Volubilis renferme les vestiges essentiellement romains d’un municipe fortifié bâti sur un site imposant au pied du Djebel Zerhoun. Sa superficie atteint 42 hectares. Elle est d’une importance exceptionnelle en ce qu’elle montre le développement urbain et la romanisation aux frontières de l’empire romain et l’illustration graphique de l’interface entre les cultures romaine et indigène. Du fait de son isolement et qu’elle n’ait pas été occupée pendant près de mille ans, elle présente un niveau important d’authenticité. C’est l’un des sites les plus riches de cette période en Afrique du Nord, non seulement pour ses vestiges mais aussi pour la grande richesse de ses données épigraphiques.
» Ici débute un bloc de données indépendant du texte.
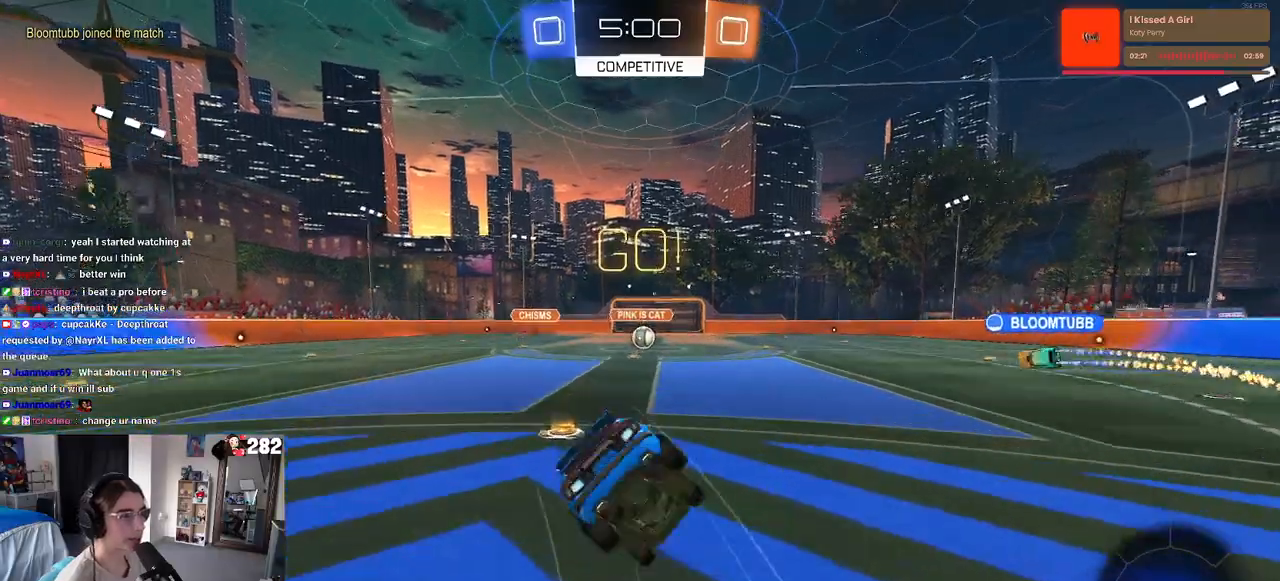
{"buttons": ["SQUARE"], "left_stick": "down-left", "right_stick": "center", "events": [[150, "left_stick", "down-left"]]}
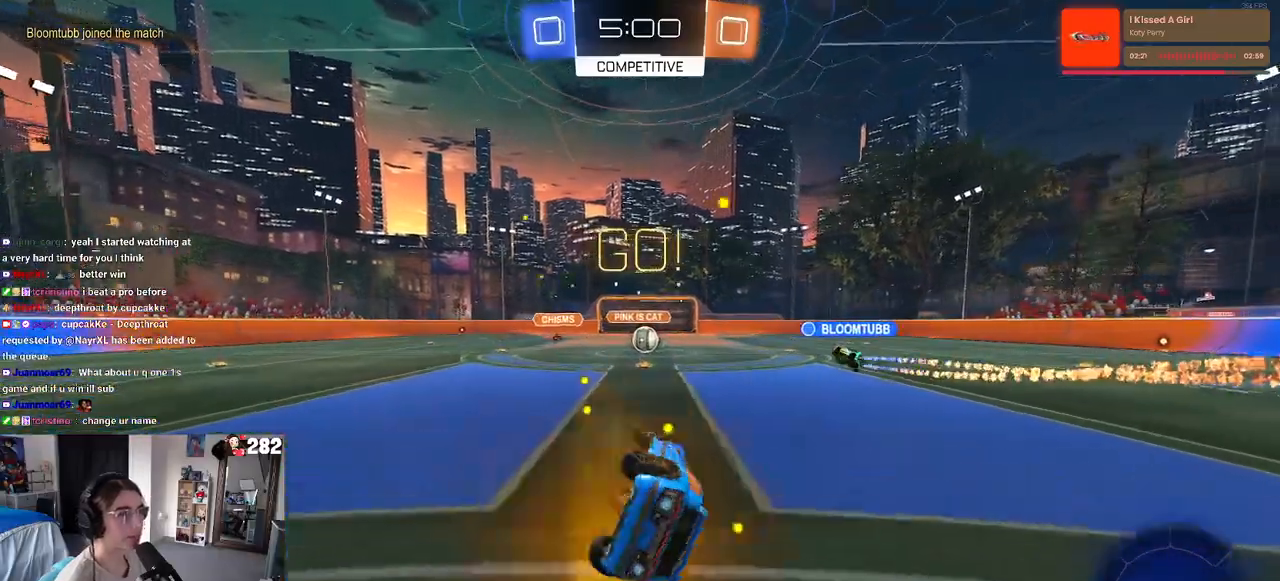
{"buttons": [], "left_stick": "center", "right_stick": "center", "events": [[267, "SQUARE", "up"], [300, "left_stick", "center"]]}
Les vestiges archéologiques de ce site témoignent de plusieurs civilisations. Toutes les phases d’une occupation de dix siècles, de la préhistoire à la période islamique, sont représentées. Le site a livré une documentation artistique considérable qui inclut des mosaïques, des statues en marbre et en bronze et des centaines d’inscriptions. Ces documents et ceux qui restent à découvrir, représentent l’œuvre de l’esprit créateur des hommes qui ont occupé le site à travers les âges. Le périmètre du site est matérialisé par le rempart romain construit en 168-169 de notre ère. La physionomie du site révèle deux formes topographiques : une aire relativement plate et inclinée représentée par le quartier nord-est, le secteur monumental et une partie du secteur de l’arc de triomphe, où les Romains ont appliqué un urbanisme hypodamien orthogonal, et une aire accidentée représentée par les quartiers sud et ouest où ils ont suivi un schéma en terrasses. Les vestiges témoignent de diverses périodes à savoir la période maurétanienne où la ville faisait partie d’un royaume indépendant, la période romaine où elle était une métropole de la province romaine de la Maurétanie tingitane, une période surnommée « siècles obscures » avec à sa fin une phase chrétienne, et enfin une période islamique caractérisée par la mise en place de la dynastie des Idrissides.

Critère (ii) : Le site archéologique de Volubilis est un exemple exceptionnel d’une ville témoignant d’un échange d’influences depuis la Haute Antiquité jusqu’à l’arrivée de l’Islam. Ces échanges se sont croisés sur une aire citadine correspondant au périmètre du site, et sur une aire rurale étendue entre les rides prérifaines du Zerhoun et la plaine du Gharb. Ces influences témoignent de cultures méditerranéenne, libyque et maure, punique, romaine et arabo-islamique ainsi que des cultures africaine et chrétienne. Elles se traduisent par l’évolution urbaine de la ville, les modes de construction et de décoration architecturales, et la création de paysages.

Critère (iii) : Ce site est un exemple exceptionnel d’ensemble archéologique et architectural et d’un paysage culturel apportant un témoignage sur plusieurs cultures (libyco-berbère et maurétanienne, romaine, chrétienne et arabo-islamique) dont plusieurs sont disparues.

Critère (iv) : Le site archéologique de Volubilis est un exemple exceptionnel d’un foyer de différentes formes d’immigration, de traditions culturelles et de cultures disparues (libyco-berbère et maurétanienne, romaine, chrétienne et arabo-islamique) depuis la Haute Antiquité jusqu’à l’arrivée de l’Islam.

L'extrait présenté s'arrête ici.